== WORK TO COMPLETE ==
For the data below, give again exactly the lines from the one containing "right wrist: (489, 316, 21)" through the one containing "right hip: (800, 404, -2)", both ends included, and no others.

****************

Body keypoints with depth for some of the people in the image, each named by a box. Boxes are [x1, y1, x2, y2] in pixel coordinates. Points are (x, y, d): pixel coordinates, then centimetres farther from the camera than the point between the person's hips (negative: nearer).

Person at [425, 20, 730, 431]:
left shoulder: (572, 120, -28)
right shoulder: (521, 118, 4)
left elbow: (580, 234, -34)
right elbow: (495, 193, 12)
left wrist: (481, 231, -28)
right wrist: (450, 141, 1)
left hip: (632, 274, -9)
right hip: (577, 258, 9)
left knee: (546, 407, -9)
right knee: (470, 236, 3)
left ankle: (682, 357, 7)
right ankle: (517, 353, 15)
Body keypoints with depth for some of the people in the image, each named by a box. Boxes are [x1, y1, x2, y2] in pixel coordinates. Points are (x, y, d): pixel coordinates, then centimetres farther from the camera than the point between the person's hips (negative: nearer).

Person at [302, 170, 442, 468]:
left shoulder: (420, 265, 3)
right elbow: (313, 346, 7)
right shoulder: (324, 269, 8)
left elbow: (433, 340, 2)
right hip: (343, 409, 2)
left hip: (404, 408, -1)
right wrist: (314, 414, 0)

****************

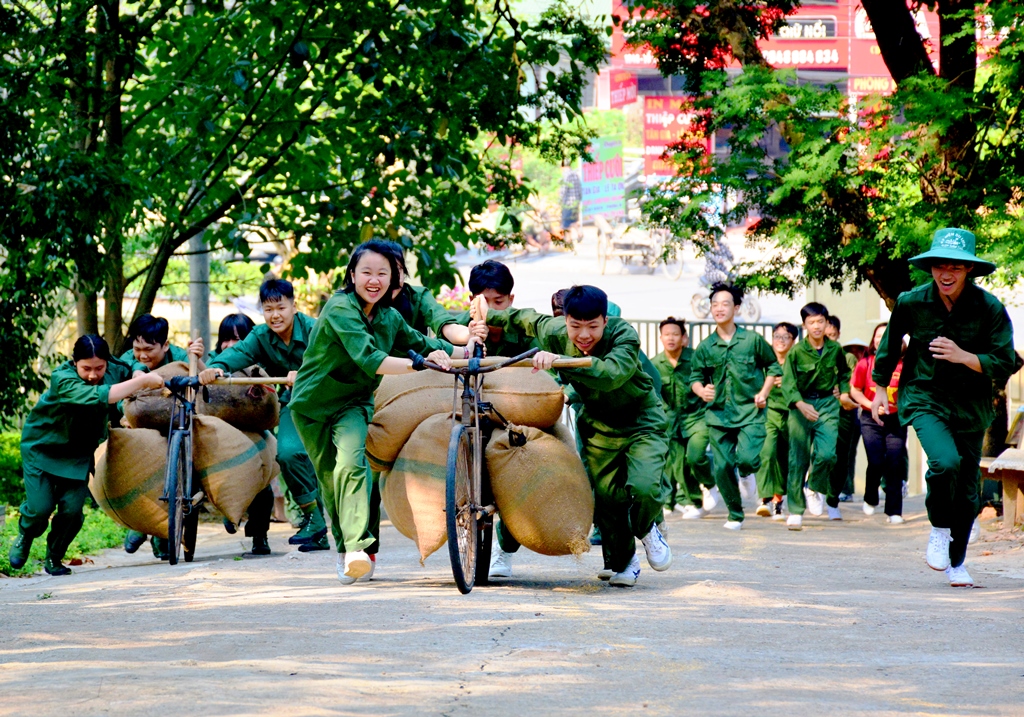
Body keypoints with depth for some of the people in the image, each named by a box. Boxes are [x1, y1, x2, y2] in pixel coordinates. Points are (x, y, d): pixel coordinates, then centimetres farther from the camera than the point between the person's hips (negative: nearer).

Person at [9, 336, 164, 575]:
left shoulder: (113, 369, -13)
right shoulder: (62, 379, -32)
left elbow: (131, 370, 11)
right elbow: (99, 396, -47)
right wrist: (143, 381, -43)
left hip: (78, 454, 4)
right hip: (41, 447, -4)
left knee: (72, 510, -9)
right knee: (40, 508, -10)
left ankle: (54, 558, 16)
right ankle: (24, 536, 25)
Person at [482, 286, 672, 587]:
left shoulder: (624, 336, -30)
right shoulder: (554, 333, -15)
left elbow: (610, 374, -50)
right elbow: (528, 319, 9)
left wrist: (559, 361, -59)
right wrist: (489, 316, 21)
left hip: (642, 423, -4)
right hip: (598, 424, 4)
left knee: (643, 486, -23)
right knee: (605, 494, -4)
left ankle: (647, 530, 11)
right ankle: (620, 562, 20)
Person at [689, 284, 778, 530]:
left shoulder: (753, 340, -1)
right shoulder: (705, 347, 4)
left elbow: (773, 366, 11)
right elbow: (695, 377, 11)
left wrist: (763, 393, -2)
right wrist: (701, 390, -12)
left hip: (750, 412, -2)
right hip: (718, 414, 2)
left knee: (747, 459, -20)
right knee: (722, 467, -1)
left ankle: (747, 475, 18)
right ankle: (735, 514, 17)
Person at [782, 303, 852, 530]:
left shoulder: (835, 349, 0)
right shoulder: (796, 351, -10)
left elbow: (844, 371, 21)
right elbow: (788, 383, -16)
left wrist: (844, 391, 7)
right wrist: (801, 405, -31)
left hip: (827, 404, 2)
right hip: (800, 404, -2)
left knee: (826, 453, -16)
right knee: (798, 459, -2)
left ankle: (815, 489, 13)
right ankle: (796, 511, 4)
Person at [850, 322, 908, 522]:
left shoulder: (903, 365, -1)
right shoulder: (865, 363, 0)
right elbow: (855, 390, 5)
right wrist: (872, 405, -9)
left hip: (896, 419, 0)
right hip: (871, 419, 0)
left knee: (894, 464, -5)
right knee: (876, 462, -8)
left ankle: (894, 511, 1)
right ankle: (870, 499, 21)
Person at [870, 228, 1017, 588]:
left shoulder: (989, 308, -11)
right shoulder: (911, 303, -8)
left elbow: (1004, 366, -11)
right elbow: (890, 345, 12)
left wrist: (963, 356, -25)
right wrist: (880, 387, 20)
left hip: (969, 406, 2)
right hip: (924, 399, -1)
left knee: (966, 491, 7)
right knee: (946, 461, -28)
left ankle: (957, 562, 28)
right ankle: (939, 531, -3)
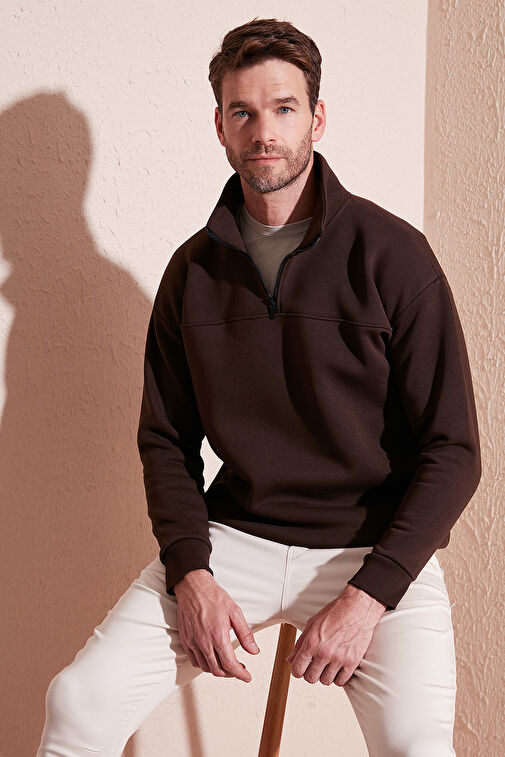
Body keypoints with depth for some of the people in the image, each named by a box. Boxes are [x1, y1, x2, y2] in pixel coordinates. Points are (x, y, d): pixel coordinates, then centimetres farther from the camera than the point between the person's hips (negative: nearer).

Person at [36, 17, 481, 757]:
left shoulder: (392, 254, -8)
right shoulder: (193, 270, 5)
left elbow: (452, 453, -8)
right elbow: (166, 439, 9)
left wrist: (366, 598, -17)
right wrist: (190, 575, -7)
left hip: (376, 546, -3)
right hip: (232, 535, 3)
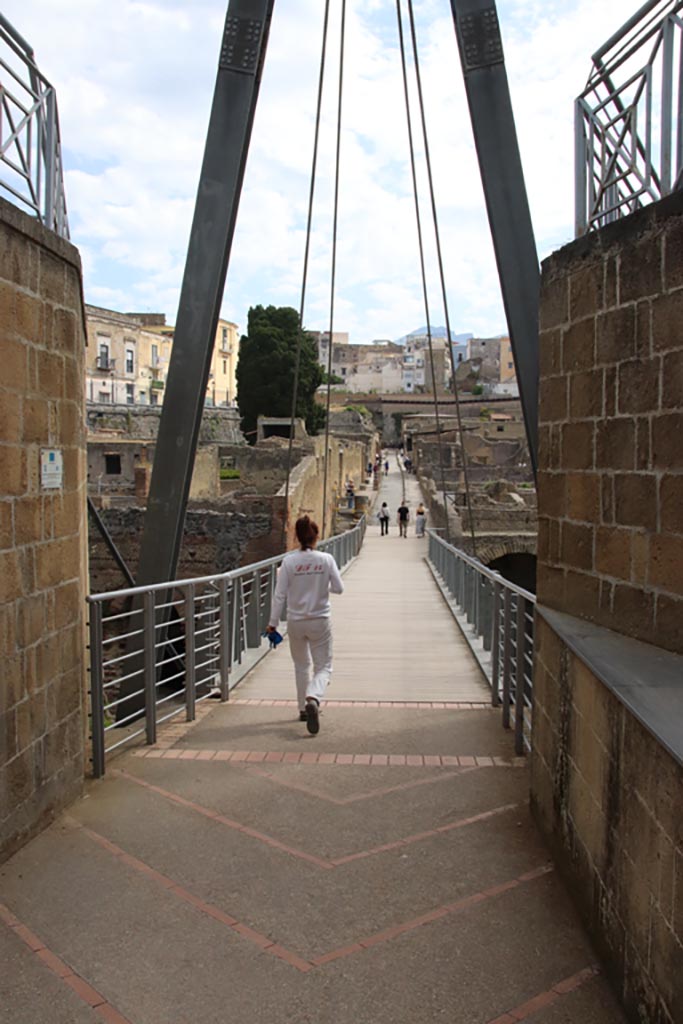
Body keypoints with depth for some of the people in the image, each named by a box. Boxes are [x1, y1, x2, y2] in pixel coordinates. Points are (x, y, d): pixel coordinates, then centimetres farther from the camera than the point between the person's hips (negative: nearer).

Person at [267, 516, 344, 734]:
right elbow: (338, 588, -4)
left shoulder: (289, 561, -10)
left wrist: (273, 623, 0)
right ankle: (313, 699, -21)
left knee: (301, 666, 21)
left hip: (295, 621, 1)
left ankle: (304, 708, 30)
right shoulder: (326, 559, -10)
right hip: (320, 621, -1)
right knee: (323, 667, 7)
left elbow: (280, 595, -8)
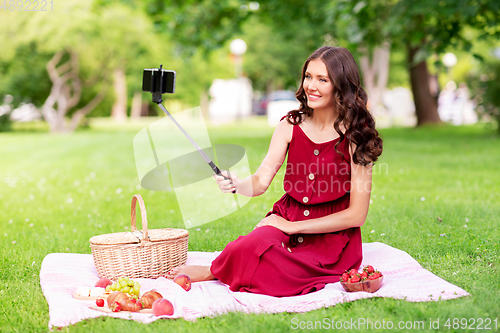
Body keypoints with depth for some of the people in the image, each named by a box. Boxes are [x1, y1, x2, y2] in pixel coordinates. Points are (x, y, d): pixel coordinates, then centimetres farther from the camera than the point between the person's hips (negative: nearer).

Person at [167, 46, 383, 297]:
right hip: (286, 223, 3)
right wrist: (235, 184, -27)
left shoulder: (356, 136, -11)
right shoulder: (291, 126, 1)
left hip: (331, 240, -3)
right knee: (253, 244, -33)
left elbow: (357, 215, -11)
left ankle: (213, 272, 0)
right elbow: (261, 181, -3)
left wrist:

****************

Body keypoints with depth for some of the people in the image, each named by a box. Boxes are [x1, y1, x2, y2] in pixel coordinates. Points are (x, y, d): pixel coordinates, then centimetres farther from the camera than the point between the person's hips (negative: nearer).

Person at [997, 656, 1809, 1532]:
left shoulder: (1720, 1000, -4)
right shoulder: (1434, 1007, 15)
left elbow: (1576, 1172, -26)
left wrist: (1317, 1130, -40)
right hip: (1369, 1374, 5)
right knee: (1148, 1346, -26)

****************

== RESPONSE TO THIS EXERCISE ==
right wrist: (489, 316, 21)
left hip: (642, 423, -4)
right hip: (598, 424, 4)
left knee: (643, 486, -23)
right knee: (605, 494, -4)
left ankle: (647, 530, 11)
right ankle: (620, 562, 20)
Person at [689, 284, 778, 530]:
left shoulder: (753, 340, -1)
right shoulder: (705, 347, 4)
left elbow: (773, 366, 11)
right elbow: (695, 377, 11)
left wrist: (763, 393, -2)
right wrist: (701, 390, -12)
left hip: (750, 412, -2)
right hip: (718, 414, 2)
left knee: (747, 459, -20)
right knee: (722, 467, -1)
left ankle: (747, 475, 18)
right ankle: (735, 514, 17)
Person at [782, 303, 852, 530]:
left shoulder: (835, 349, 0)
right shoulder: (796, 351, -10)
left elbow: (844, 371, 21)
right elbow: (788, 383, -16)
left wrist: (844, 391, 7)
right wrist: (801, 405, -31)
left hip: (827, 404, 2)
right hip: (800, 404, -2)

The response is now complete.